Records from a data source:

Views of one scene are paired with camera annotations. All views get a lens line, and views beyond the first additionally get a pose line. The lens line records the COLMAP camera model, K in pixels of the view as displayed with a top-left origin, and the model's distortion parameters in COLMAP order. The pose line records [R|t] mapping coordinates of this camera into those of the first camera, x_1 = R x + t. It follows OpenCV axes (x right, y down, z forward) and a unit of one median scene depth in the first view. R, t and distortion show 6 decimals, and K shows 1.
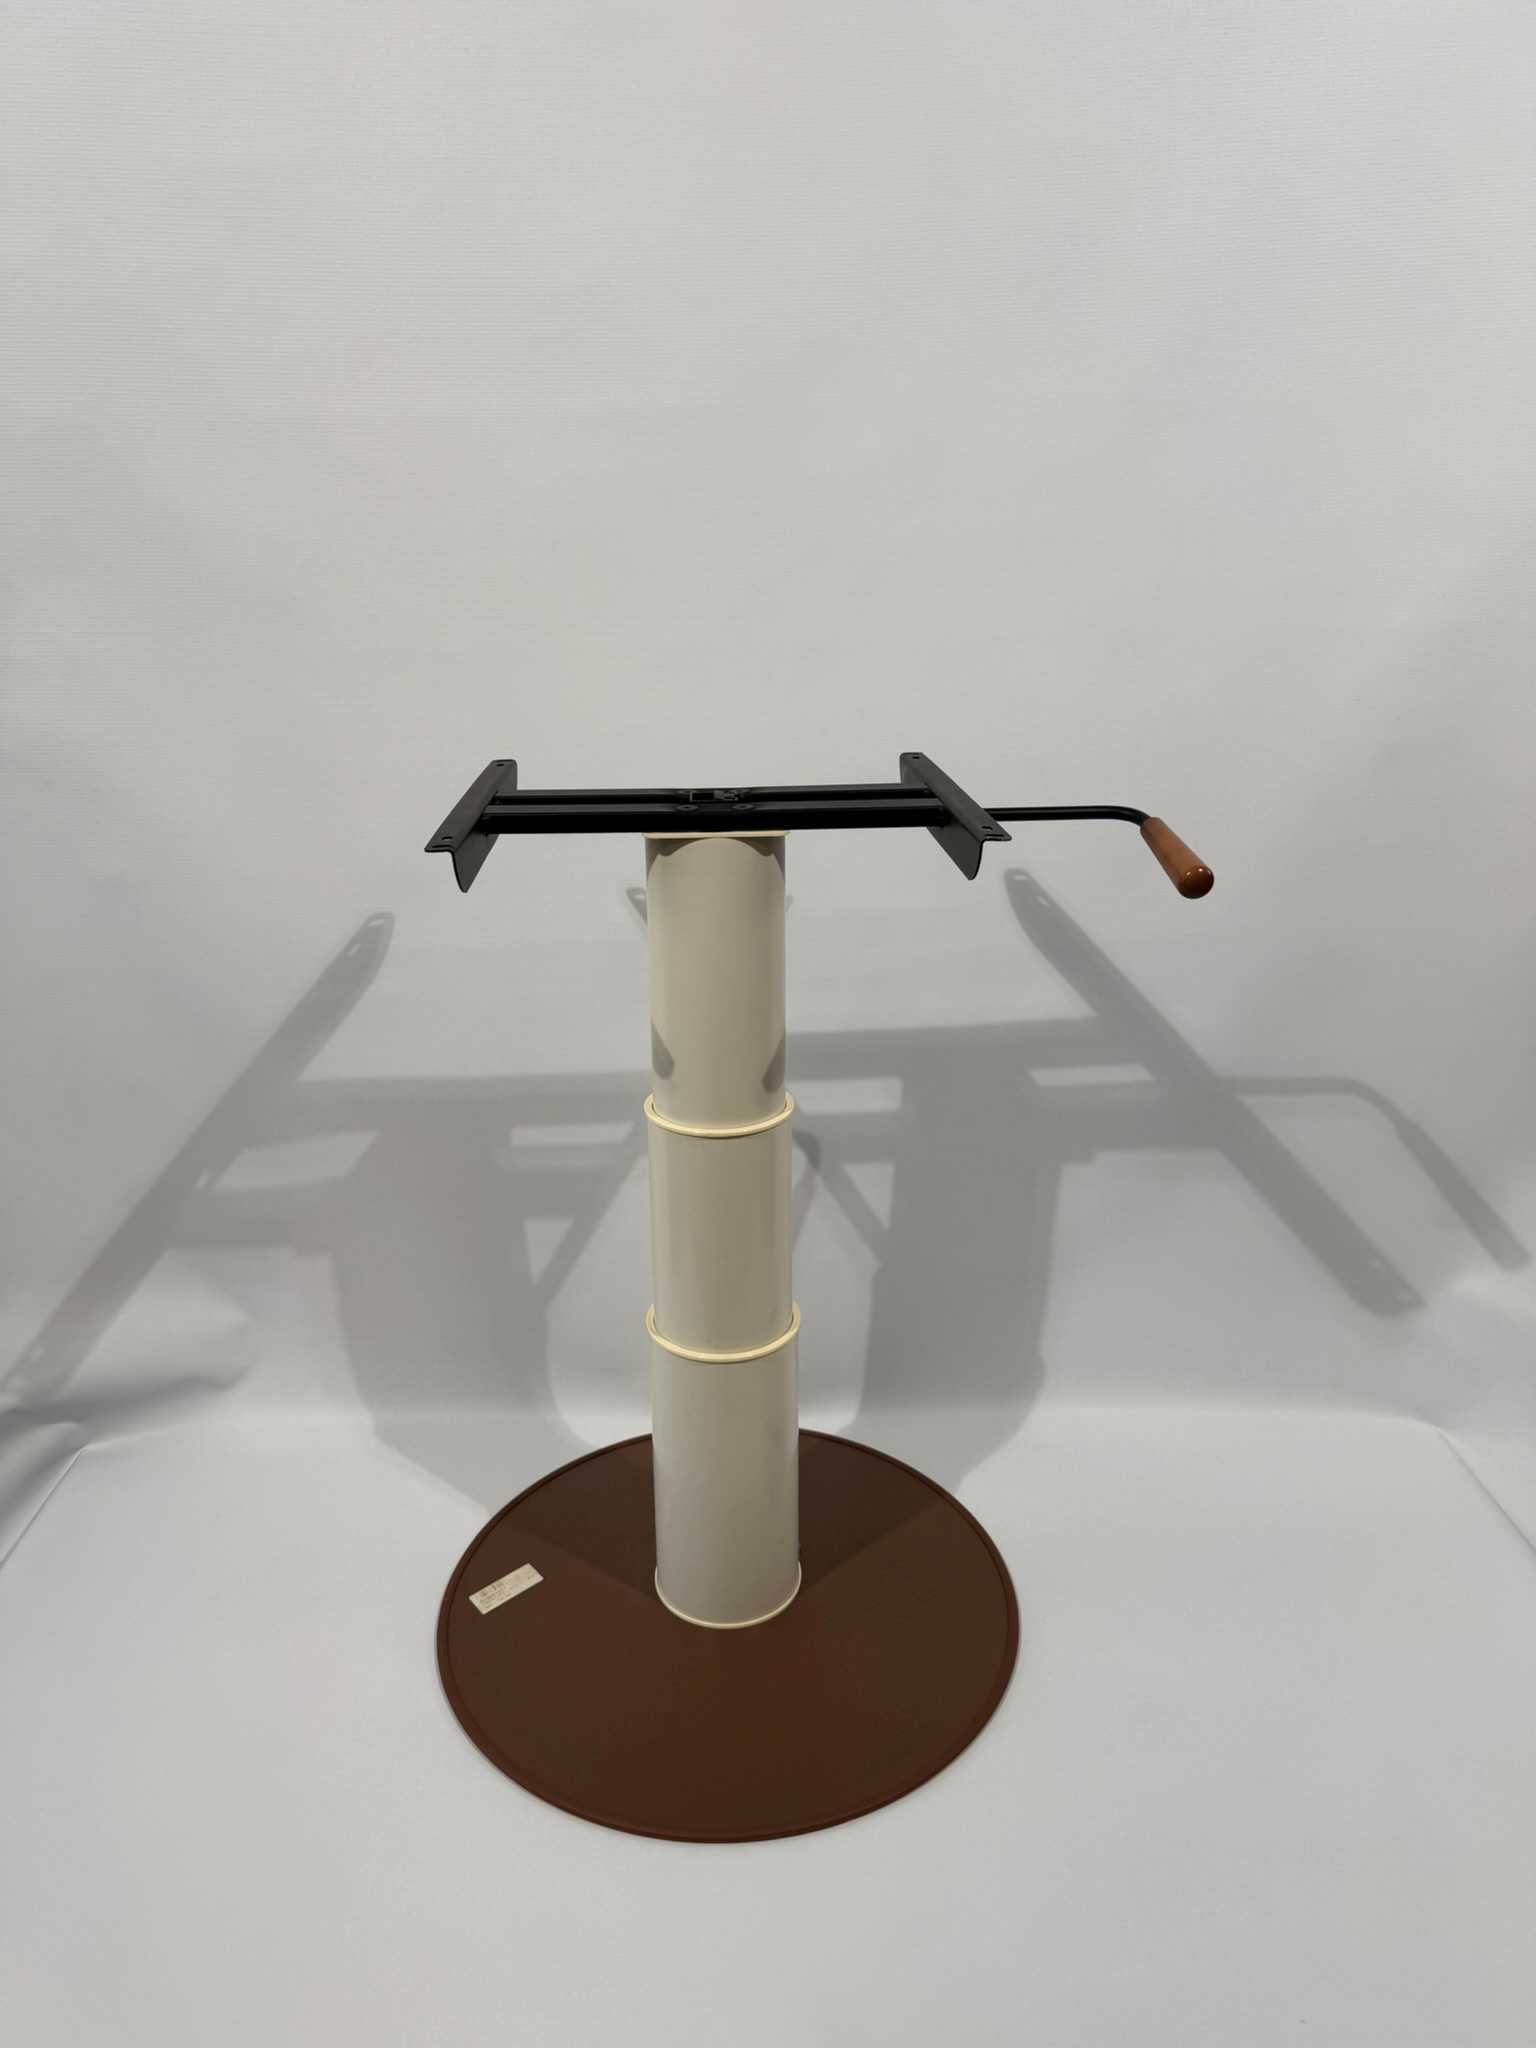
lens RADIAL K [[1448.3, 0, 769.7], [0, 1448.3, 1014.5], [0, 0, 1]] dist [0.112700, -0.181332]
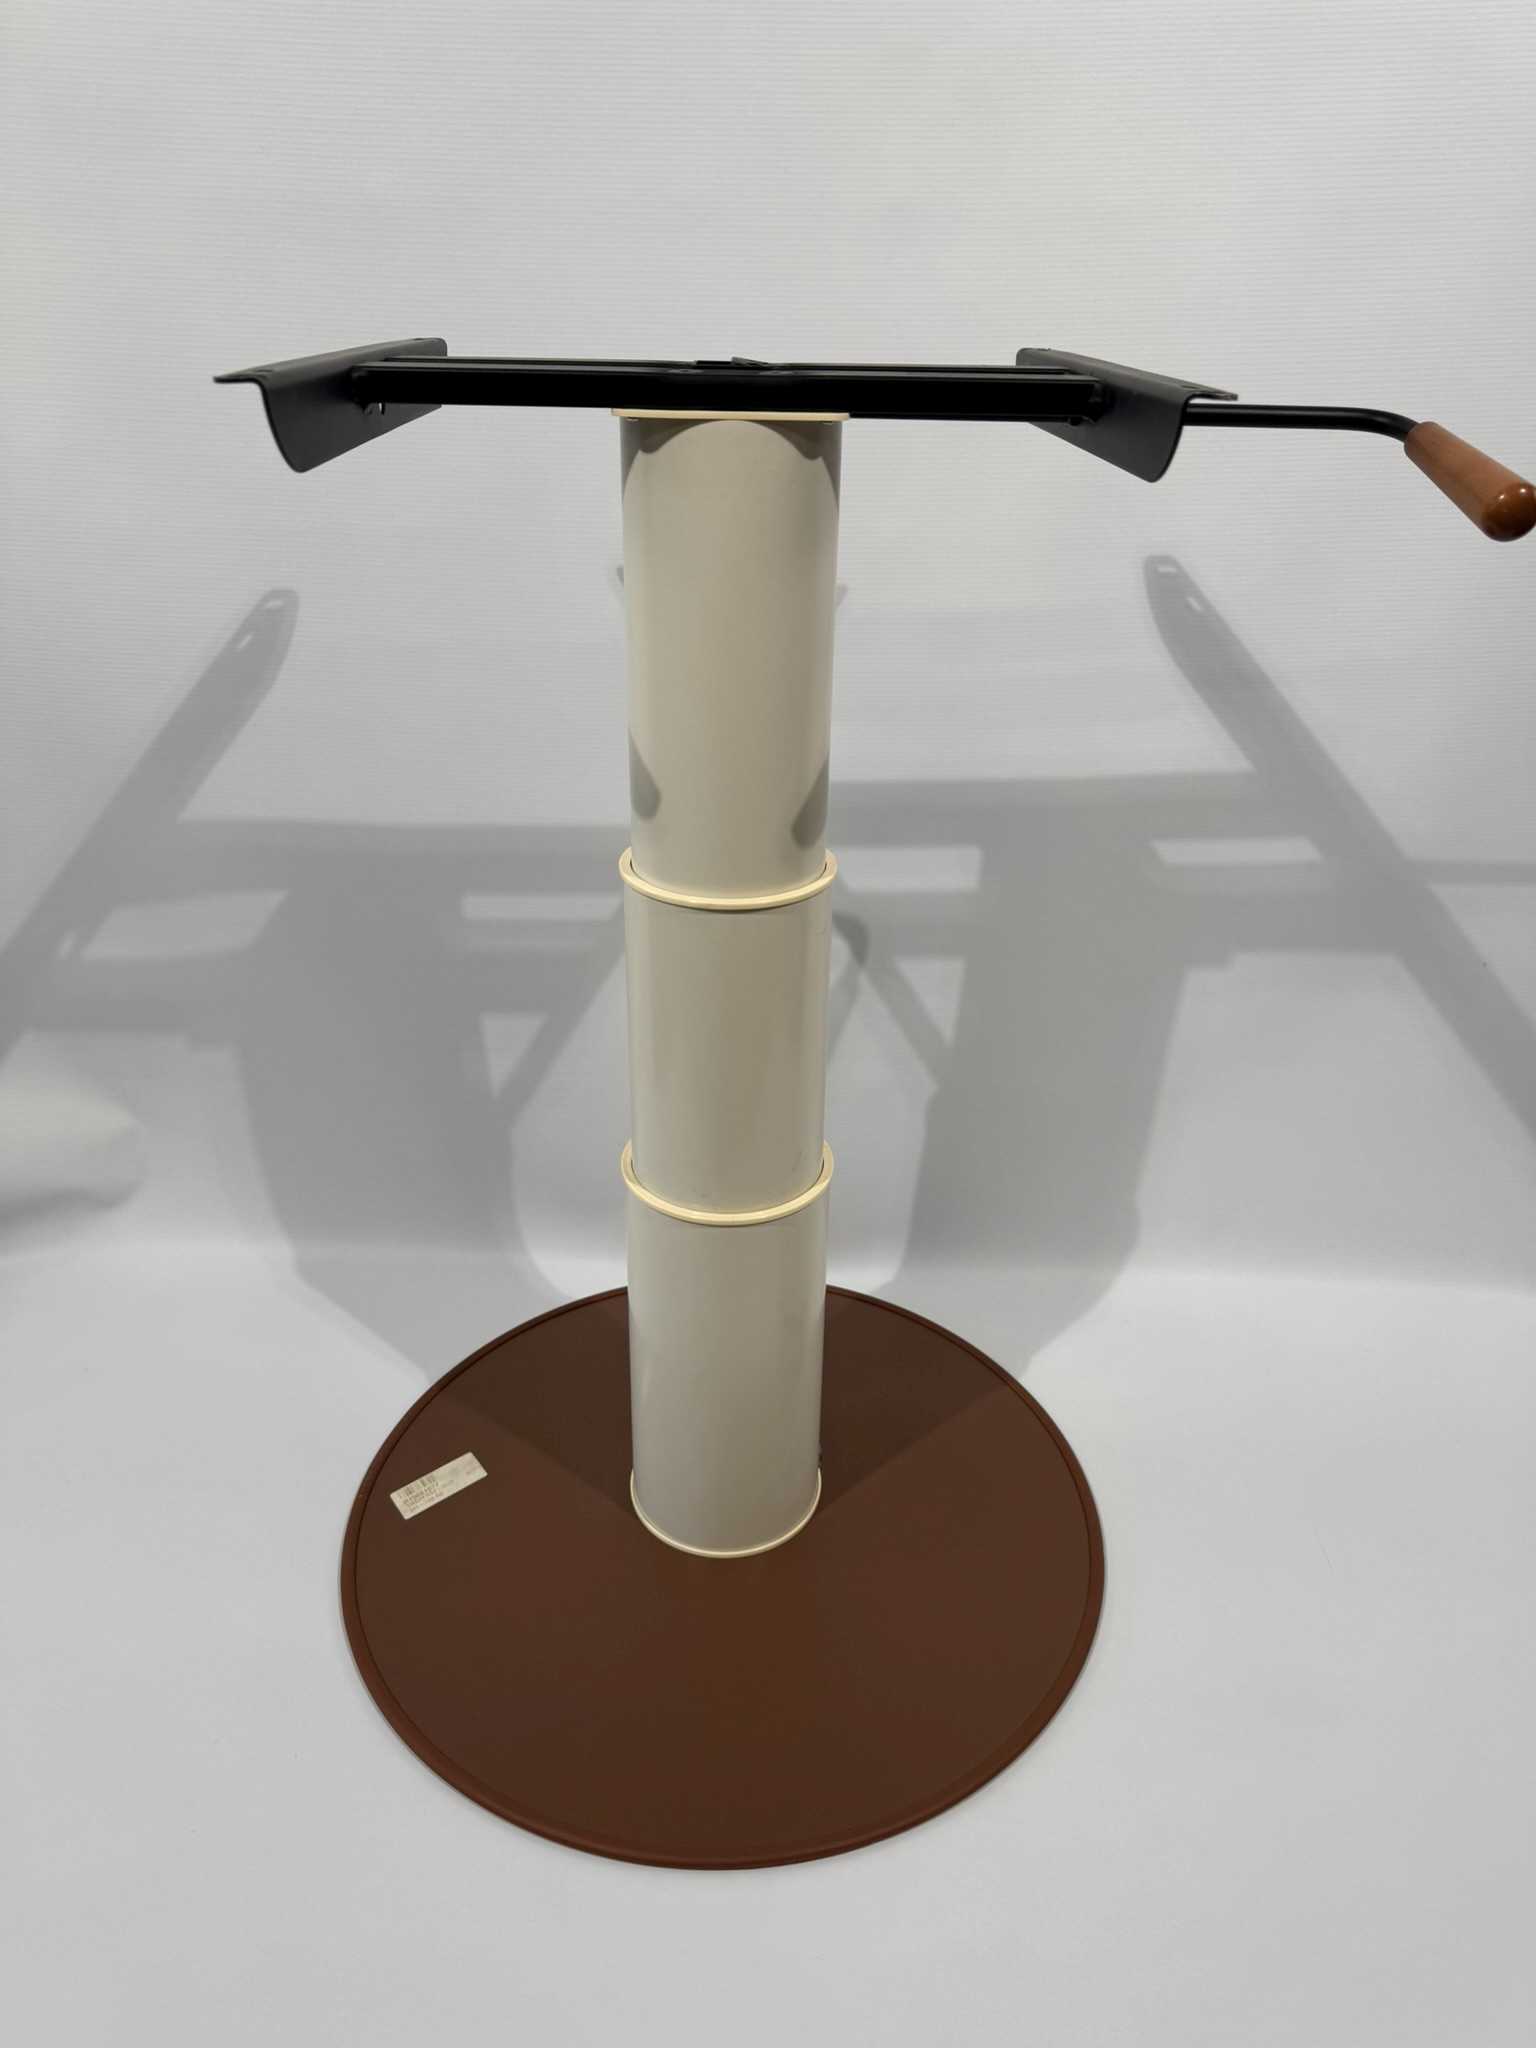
lens RADIAL K [[1448.3, 0, 769.7], [0, 1448.3, 1014.5], [0, 0, 1]] dist [0.112700, -0.181332]
pose [[0.999000, 0.038089, -0.023435, 0.002822], [-0.034428, 0.989471, 0.140579, 0.027984], [0.028542, -0.139631, 0.989792, 0.247086]]
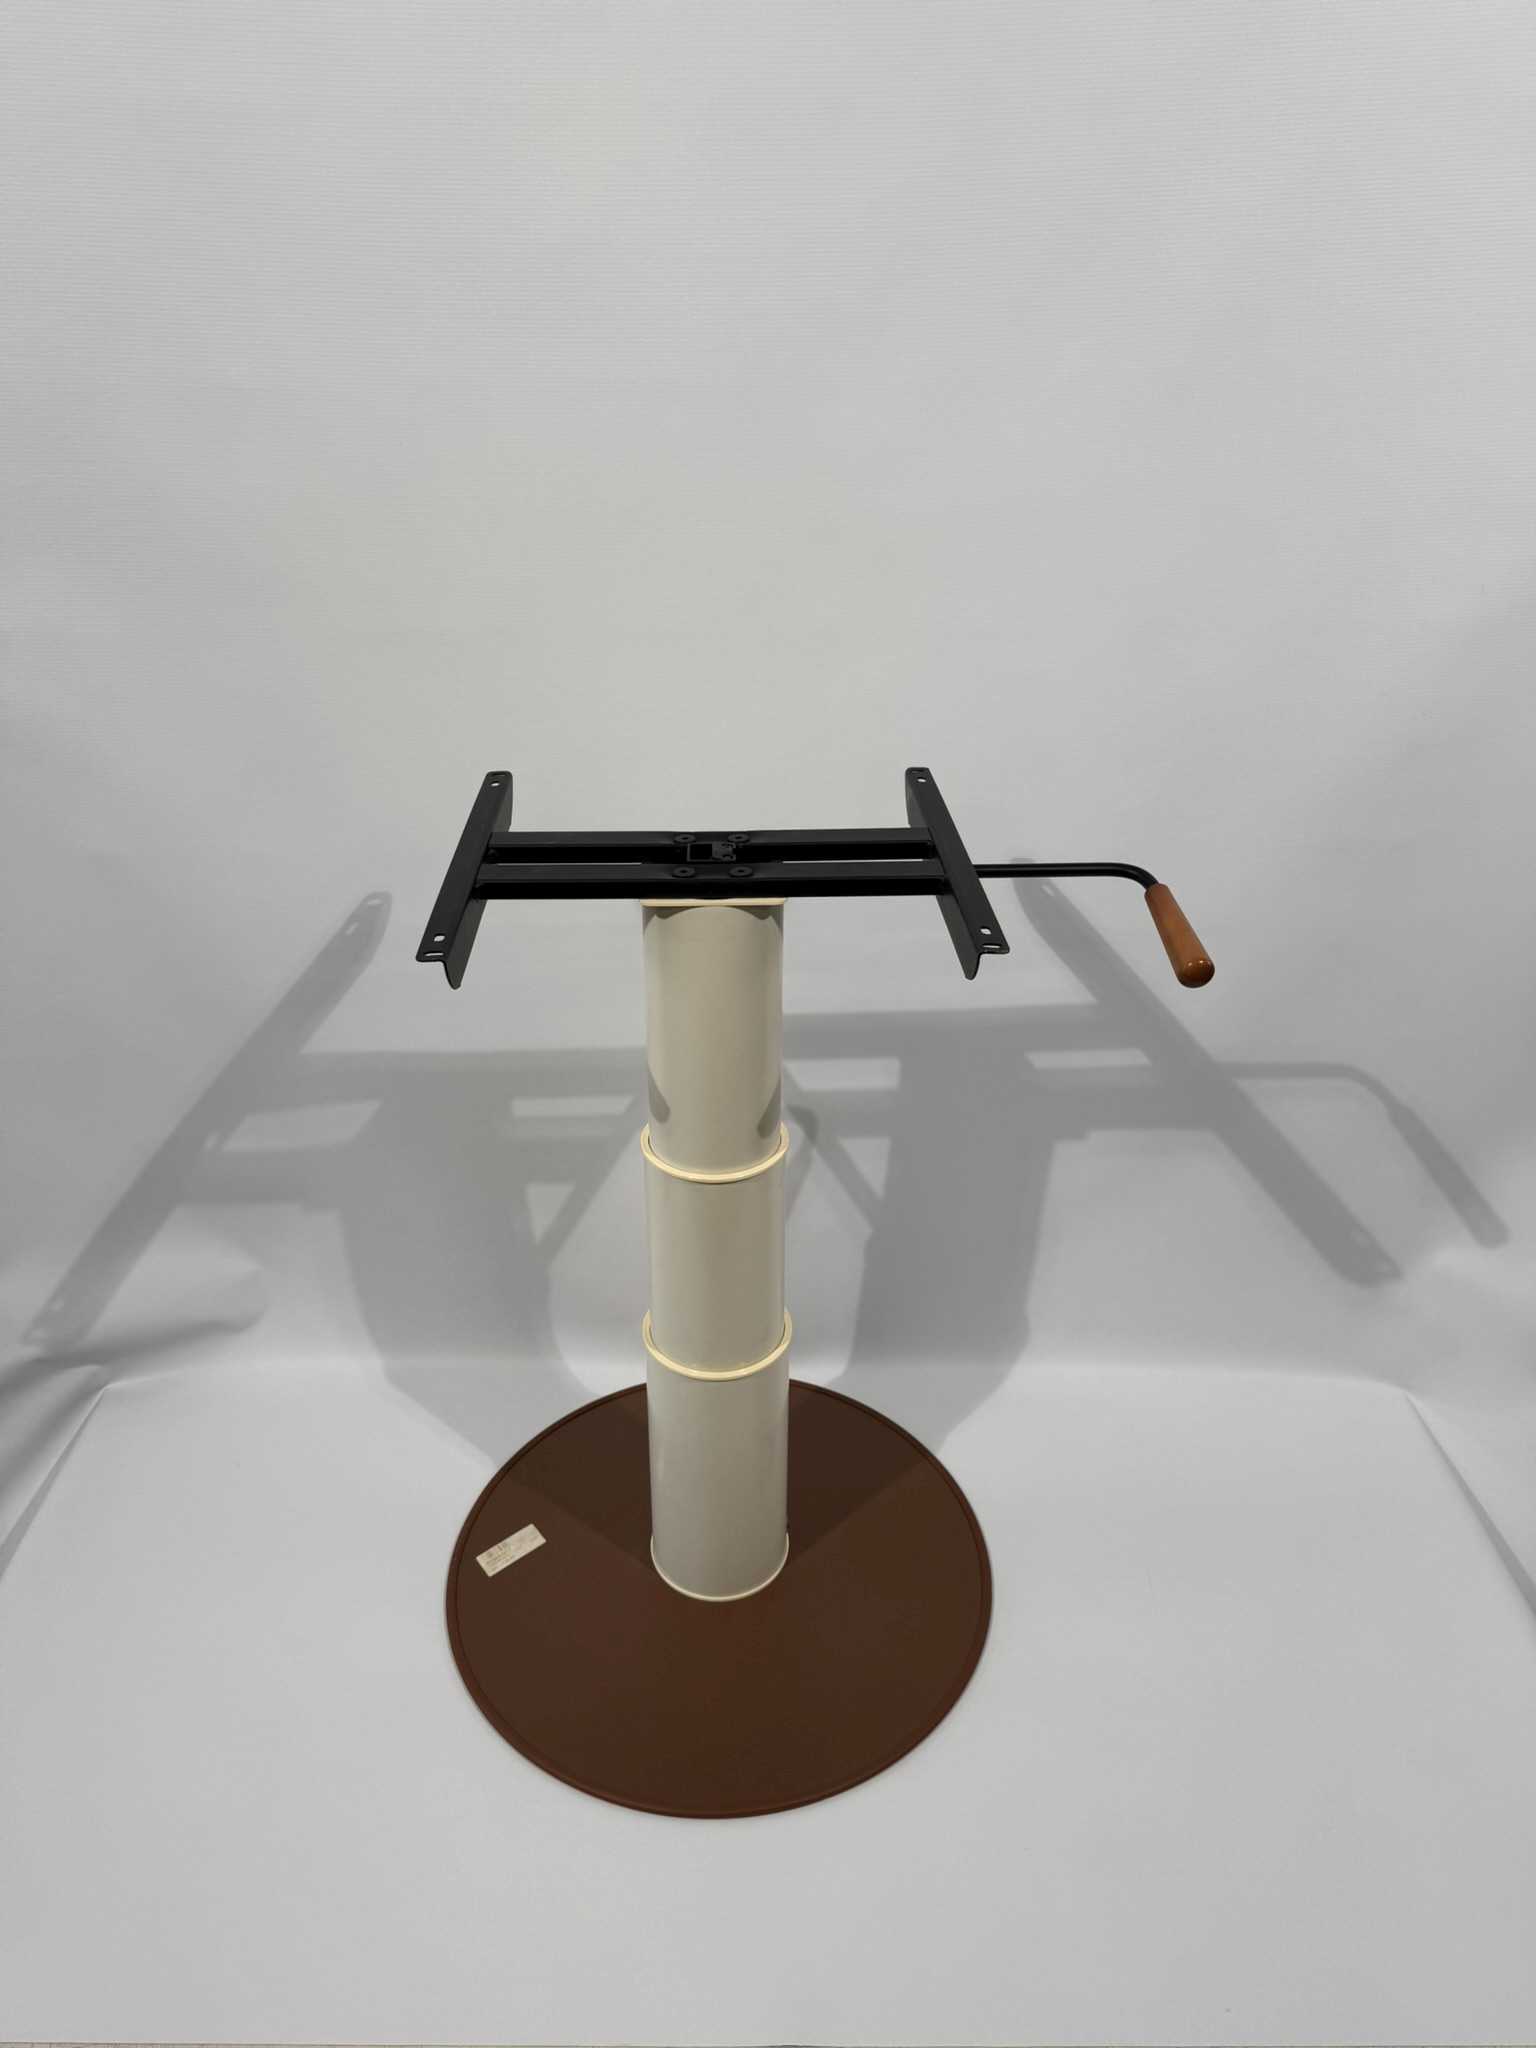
lens RADIAL K [[1433.3, 0, 768.0], [0, 1433.3, 1024.0], [0, 0, 1]] dist [0.059356, -0.000405]
pose [[0.999807, 0.018816, -0.005692, 0.004993], [-0.017675, 0.987181, 0.158622, -0.138593], [0.008603, -0.158490, 0.987323, 0.024174]]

§ Task instructions:
Each record should be written out again exactly, though without its pictures.

§ Solution to this problem:
Views of one scene are paired with camera annotations. All views get a lens line, and views beyond the first additionally get a pose line. The lens line records the COLMAP camera model, K in pixels of the view as displayed with a top-left origin, and the model's distortion parameters in COLMAP order. The pose line records [R|t] mapping coordinates of this camera into those of the first camera, x_1 = R x + t. It follows OpenCV axes (x right, y down, z forward) and a unit of one median scene depth in the first view. R, t and distortion show 6 decimals, and K shows 1.
lens RADIAL K [[1448.3, 0, 769.7], [0, 1448.3, 1014.5], [0, 0, 1]] dist [0.112700, -0.181332]
lens RADIAL K [[1448.3, 0, 769.7], [0, 1448.3, 1014.5], [0, 0, 1]] dist [0.112700, -0.181332]
pose [[0.999000, 0.038089, -0.023435, 0.002822], [-0.034428, 0.989471, 0.140579, 0.027984], [0.028542, -0.139631, 0.989792, 0.247086]]
lens RADIAL K [[1433.3, 0, 768.0], [0, 1433.3, 1024.0], [0, 0, 1]] dist [0.059356, -0.000405]
pose [[0.999807, 0.018816, -0.005692, 0.004993], [-0.017675, 0.987181, 0.158622, -0.138593], [0.008603, -0.158490, 0.987323, 0.024174]]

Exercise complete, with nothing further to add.